More DescriptionThe prevailing image of European Jews during the Holocaust years is one of helpless victims under a death sentence, unable to fight consignment to the ghettos, to the camps, and to the gas chambers. Movies such as Schindler's List show, however, that some were successful in escaping the Holocaust's death grip. In fact, many Jews struggled alone or with others against the terrors of the Third Reich, risking their lives against overwhelming odds for the slimmest chance of survival, or a mere glimpse of freedom. In Defiance, Nechama Tec offers a riveting history of one such group, a forest community in western Belorussia that would number more than 1,200 Jews by 1944--the largest armed rescue operation of Jews by Jews in World War II.

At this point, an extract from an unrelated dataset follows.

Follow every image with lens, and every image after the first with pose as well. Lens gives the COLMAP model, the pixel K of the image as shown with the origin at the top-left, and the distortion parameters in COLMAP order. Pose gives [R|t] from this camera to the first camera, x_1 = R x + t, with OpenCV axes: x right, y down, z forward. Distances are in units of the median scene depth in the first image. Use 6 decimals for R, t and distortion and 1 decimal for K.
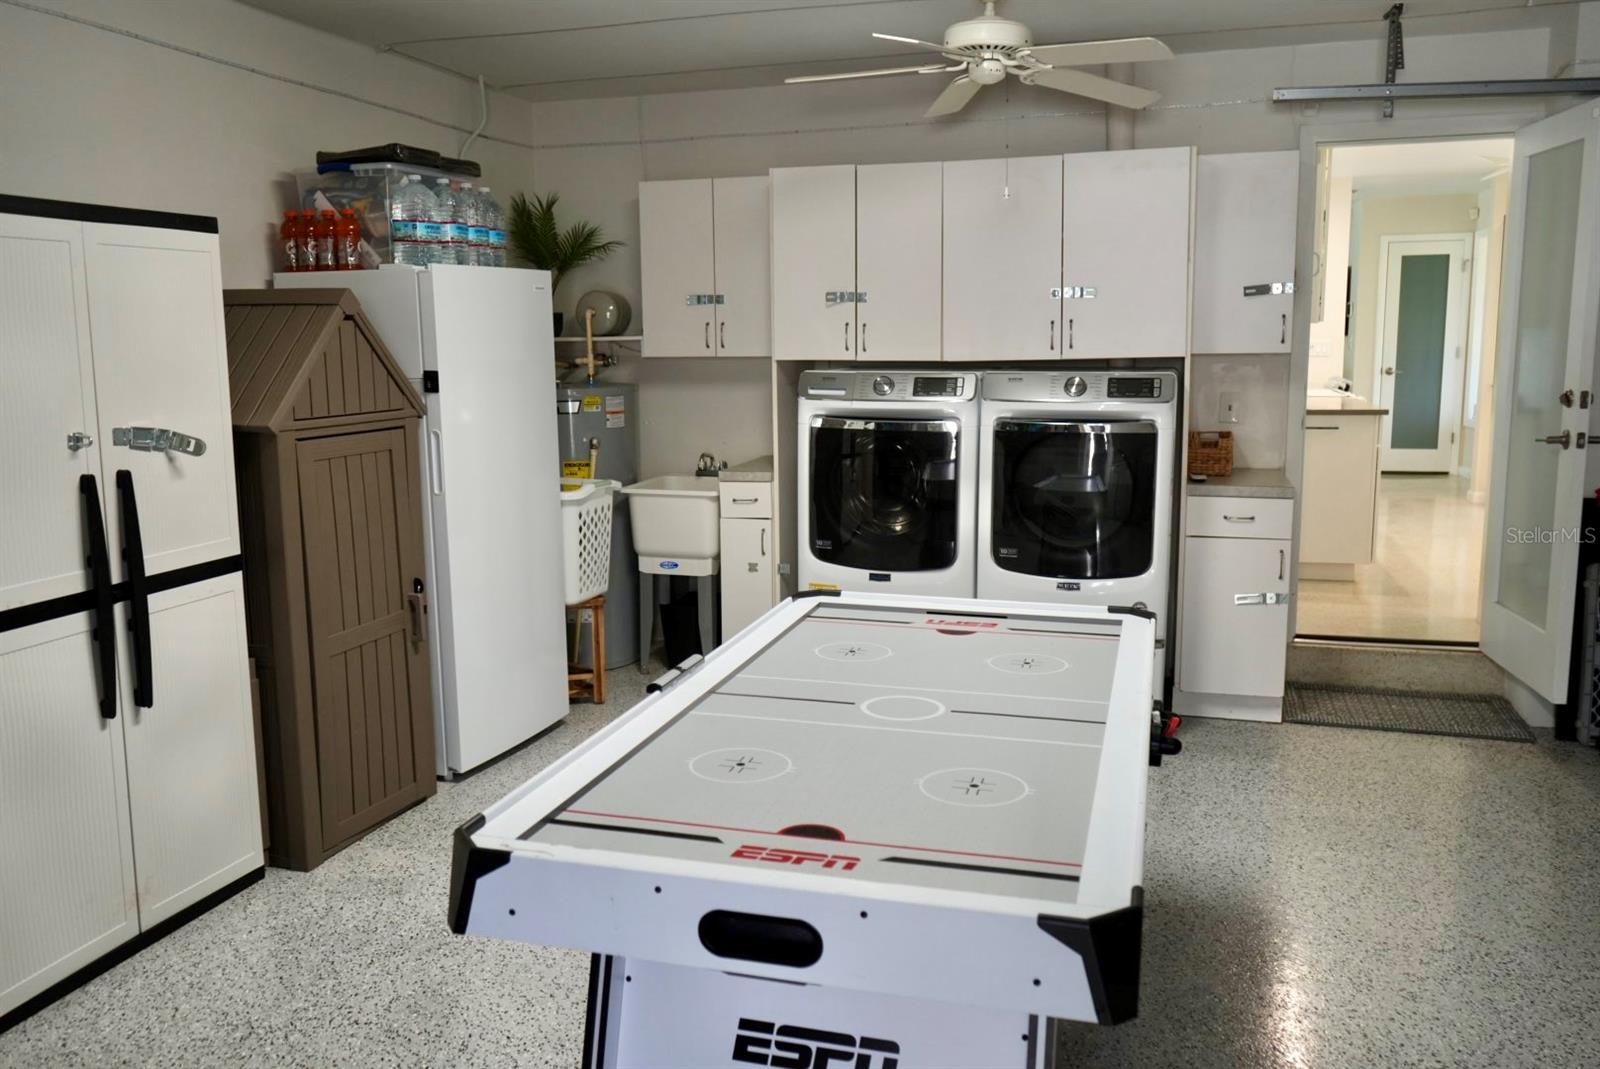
lens RADIAL K [[1275.4, 0, 804.1], [0, 1275.4, 537.2], [0, 0, 1]] dist [-0.011820, -0.010432]
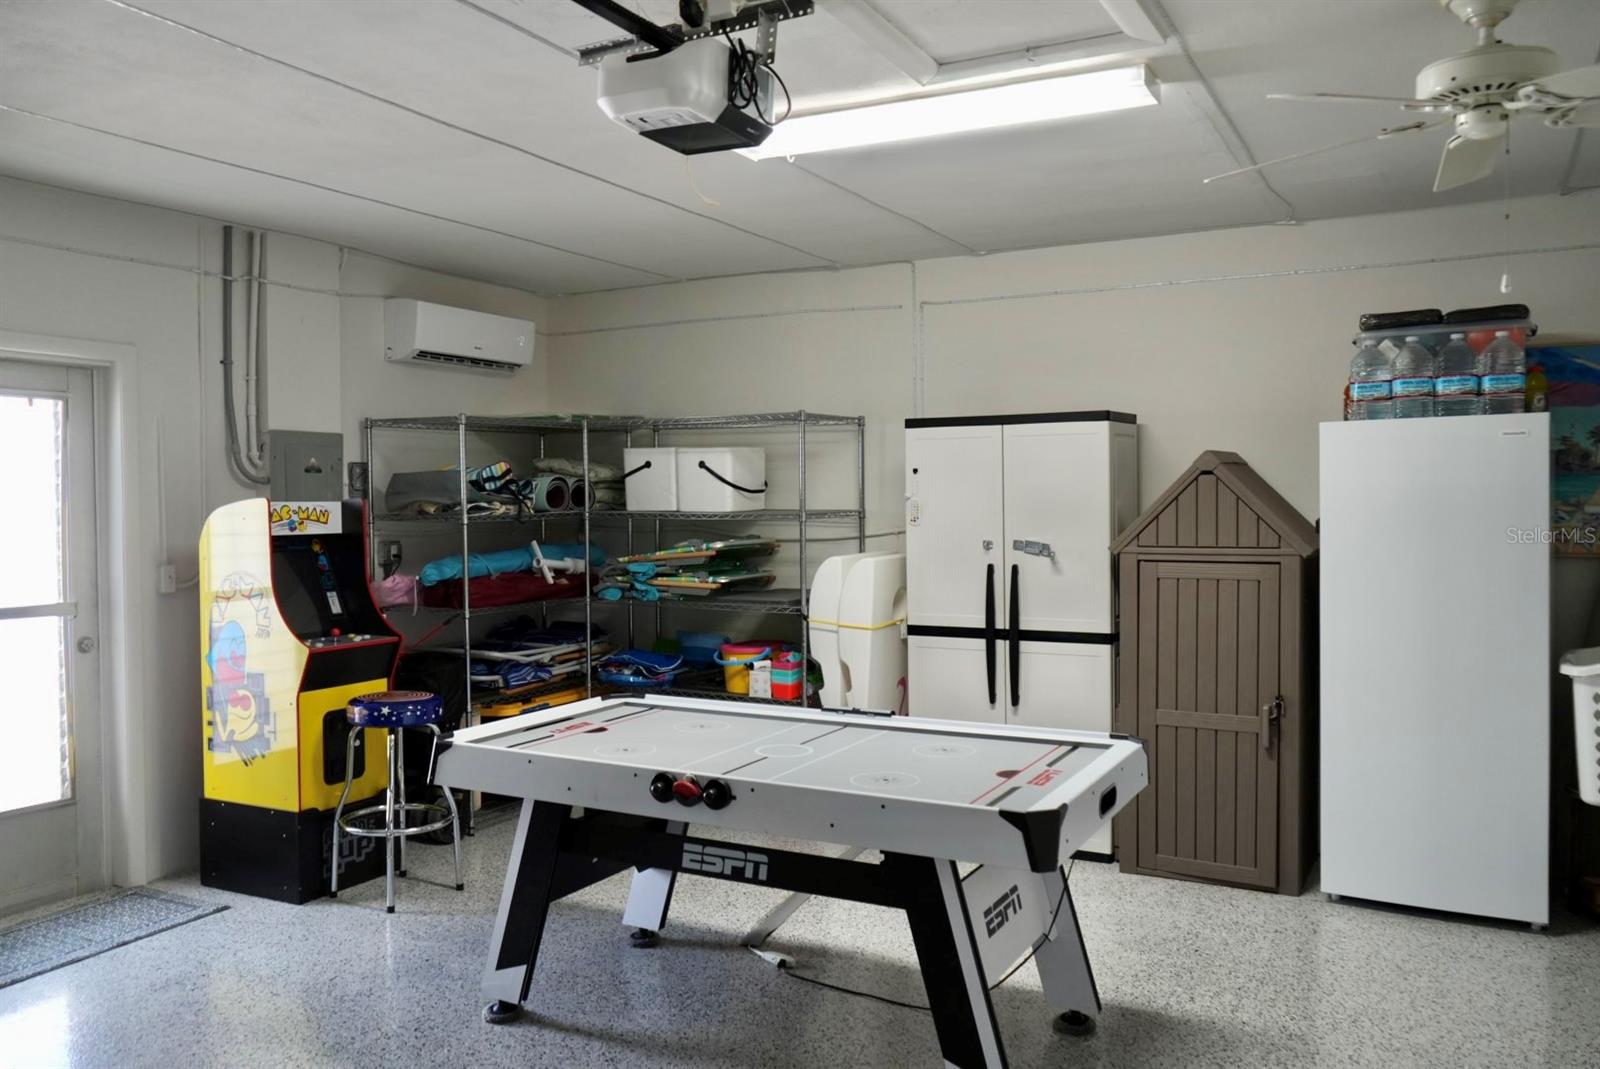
lens RADIAL K [[1275.4, 0, 799.3], [0, 1275.4, 529.3], [0, 0, 1]] dist [-0.011820, -0.010432]
pose [[-0.201931, 0.032686, -0.978854, 0.867220], [-0.148243, 0.986908, 0.063536, -0.119176], [0.968116, 0.157938, -0.194442, 0.751307]]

Describing the entire partisan movement in the region, Tec shows that while most forest fighters in Belorussia were rifle-carrying young men, the members of this extraordinary community included both men and women, ranging from infants to the elderly. She reconstructs for the first time the amazing details of how these partisans and their families--hungry, exposed to the harsh winter weather, always on the lookout for German patrols--managed not only to survive, but to offer protection to all Jewish fugitives who could find their way to them. Tec offers penetrating insight into the group's commander, Tuvia Bielski, without whom, she argues, success would have been unthinkable. She shows how, under Bielski's guidance, the partisans smuggled Jews out of heavily guarded ghettos, scouted the roads for fugitives, and led retaliatory raids against Belorussian peasants who collaborated with the Nazis.
Drawing on wide-ranging research and never before published interviews with surviving partisans--including Tuvia Bielski himself two weeks before his death in 1987--Tec recounts here the poignant and unforgettable story of those who chose to fight.